2. Recognize. Communicate; say hello by name EVERY time you pass someone. Thank them for doing a good job or just showing up to work! Catch them doing something good.
2. Reward. Lunch with the CEO, small gifts for their anniversaries, monthly “birthday parties” (can simply be cake in the lunch room with a sign listing that month’s birthdays), public awards and non-traditional “Employee of the Month” ideas.
All of these used ‘genuinely’ and regularly can make a difference in the total work environment and culture.
Random 2-3 minute dance offs when you sense that low energy vibe in the workplace. Stop all activity and play some rock, funk,hip hop, whatever and have people just shake it all out.
It creates a great break from the previous lack of energy, its fun, and its cheap.

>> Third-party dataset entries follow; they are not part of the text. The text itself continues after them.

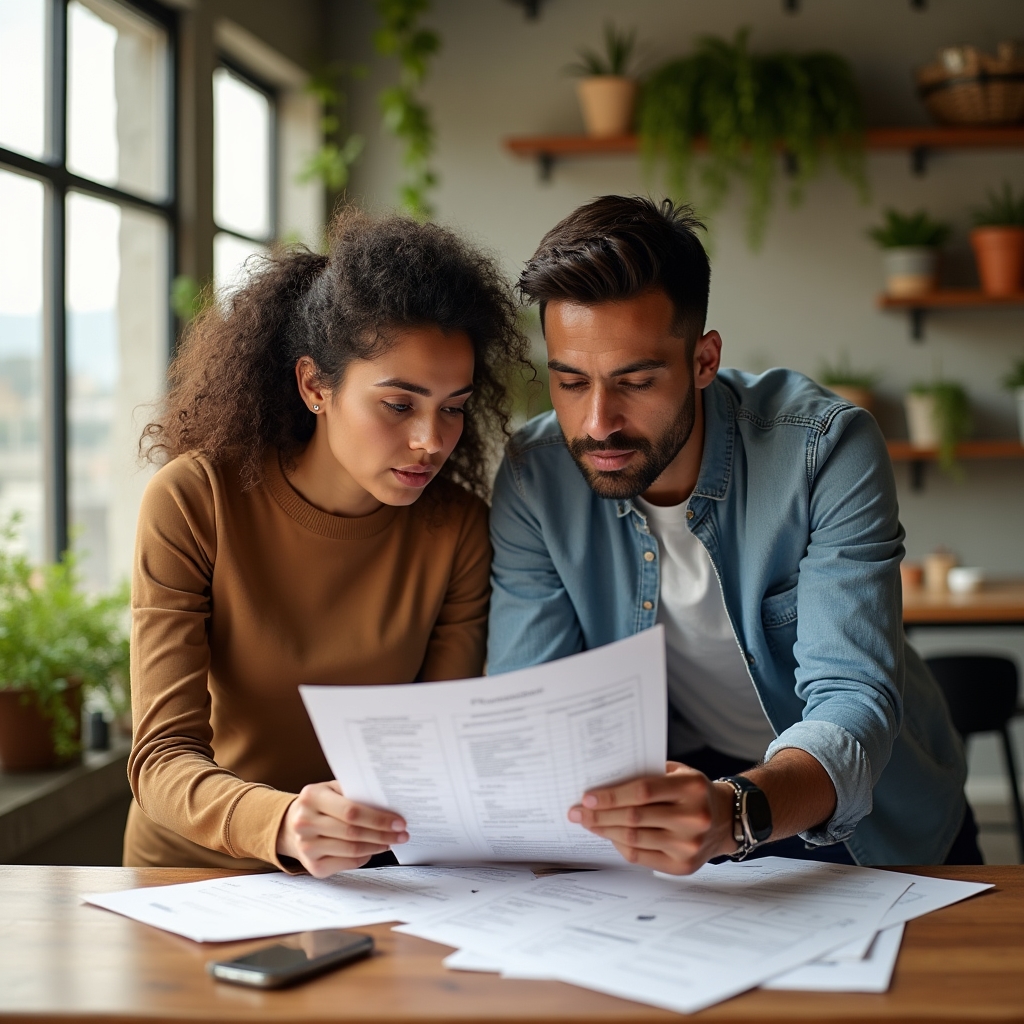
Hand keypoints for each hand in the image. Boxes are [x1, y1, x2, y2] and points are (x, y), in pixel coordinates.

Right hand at [276, 780, 407, 877]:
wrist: (291, 825)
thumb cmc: (321, 804)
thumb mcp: (332, 789)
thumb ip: (354, 793)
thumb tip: (389, 804)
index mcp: (311, 797)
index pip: (351, 811)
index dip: (378, 818)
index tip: (399, 821)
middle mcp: (304, 822)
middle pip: (353, 832)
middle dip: (383, 834)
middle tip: (402, 834)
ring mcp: (306, 847)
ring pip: (352, 850)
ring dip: (377, 846)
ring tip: (391, 841)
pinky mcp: (313, 867)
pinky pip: (347, 863)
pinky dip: (365, 857)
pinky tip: (373, 849)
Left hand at [567, 761, 736, 873]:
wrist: (725, 819)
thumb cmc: (692, 791)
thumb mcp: (678, 773)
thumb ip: (647, 774)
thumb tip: (603, 782)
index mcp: (691, 787)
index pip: (642, 791)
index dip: (612, 795)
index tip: (587, 797)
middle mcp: (693, 817)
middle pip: (634, 817)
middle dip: (599, 815)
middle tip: (576, 813)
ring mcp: (689, 845)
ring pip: (634, 838)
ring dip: (604, 831)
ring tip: (586, 823)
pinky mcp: (683, 866)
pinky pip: (640, 856)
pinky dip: (619, 845)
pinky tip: (607, 835)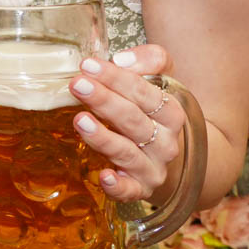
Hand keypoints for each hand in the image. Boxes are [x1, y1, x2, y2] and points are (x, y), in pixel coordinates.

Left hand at [69, 45, 186, 202]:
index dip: (116, 78)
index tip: (88, 65)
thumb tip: (122, 58)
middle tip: (78, 84)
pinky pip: (130, 190)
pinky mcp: (140, 189)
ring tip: (80, 120)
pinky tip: (104, 176)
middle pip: (134, 120)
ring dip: (103, 138)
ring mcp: (153, 167)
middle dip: (105, 101)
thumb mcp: (158, 82)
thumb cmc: (151, 113)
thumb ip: (149, 61)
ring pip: (128, 152)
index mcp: (170, 112)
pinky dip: (118, 185)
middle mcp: (165, 142)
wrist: (165, 156)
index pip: (144, 92)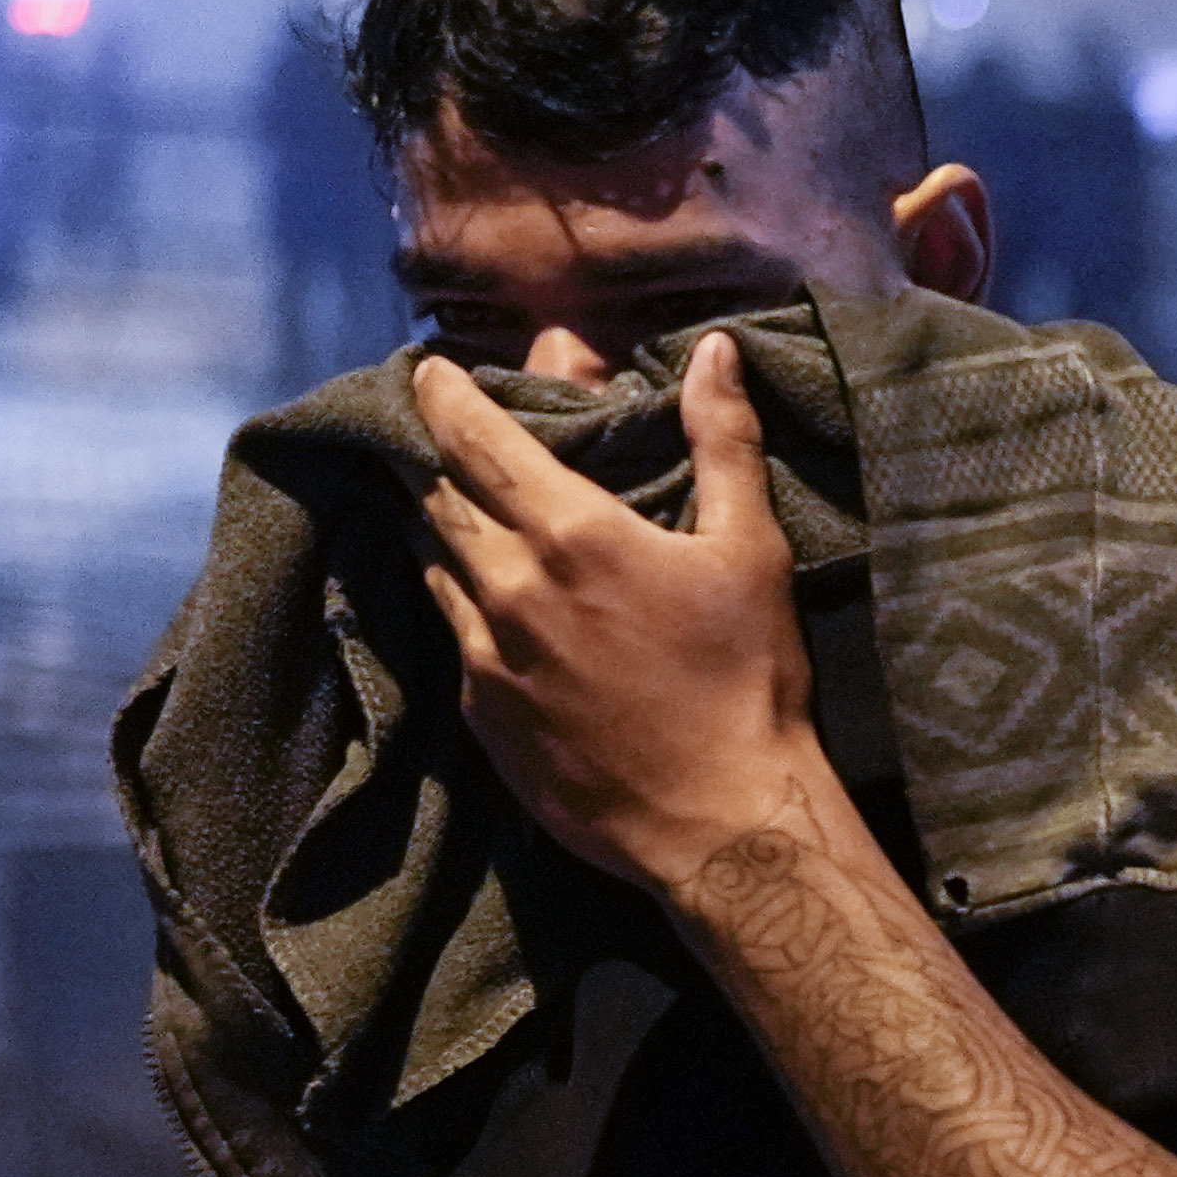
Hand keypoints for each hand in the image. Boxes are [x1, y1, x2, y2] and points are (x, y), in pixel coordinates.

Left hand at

Get to know your people. In a non-intrusive way – learn about the folks you work with. Knowing one’s “story” can work wonders on communication and build community. It’s much easier to solve problems and create solutions a community.
If the intention is to have employees pay attention to receiving emails, you can hold a contest: who responds first to an email sent at any time of day, wins a day extra annual leave (or leaves an hour before the daily schedule). Or the payout can be made to extract from the employees present at a certain time of day or even a draw between those who complete the day’s work in less time than the average.
Provide meaningful feedback and opportunities to pursue personal challenges. There should also be growth plans for each employee, showing them timelines for advancement, raises etc. based on certain performance goals.
In my opinion this always gamifies the workplace and creates a positive environment of achievement.
Create a forum to understand employee’s skills, capabilities and aspirations so that you can help/support them to improve their skills and place them in appropriate roles where employee satisfaction and organsiation productivity is increased…
I would suggest allowing employees to solve an organizational problem/issue that impacts their daily work. One way to do this is to have a competition for the best business improvement idea. Pick the top three ideas, celebrate the ideas which win and allow the employee(s) who win to implement their idea. Folks know how to save money and be more efficient – we should support them in this effort!
Ask them what they need to perform their jobs. Then listen and act on their responses. If you treat employees as if they owe you because you provide them a paycheck, then they will do just enough to receive that paycheck and little more. Sow the seeds of honoring the value of people and reap the rewards.
Our staff occasionally do “teach in’s” where a staff member shows others “how to” do something or trains staff in a new skill. This is a good way of sharing knowledge and learning something new. I’m sure a lot of companies have very knowledgeable people who can help upskill others. It values the knowledge in-house. There are some things outside trainers can’t do!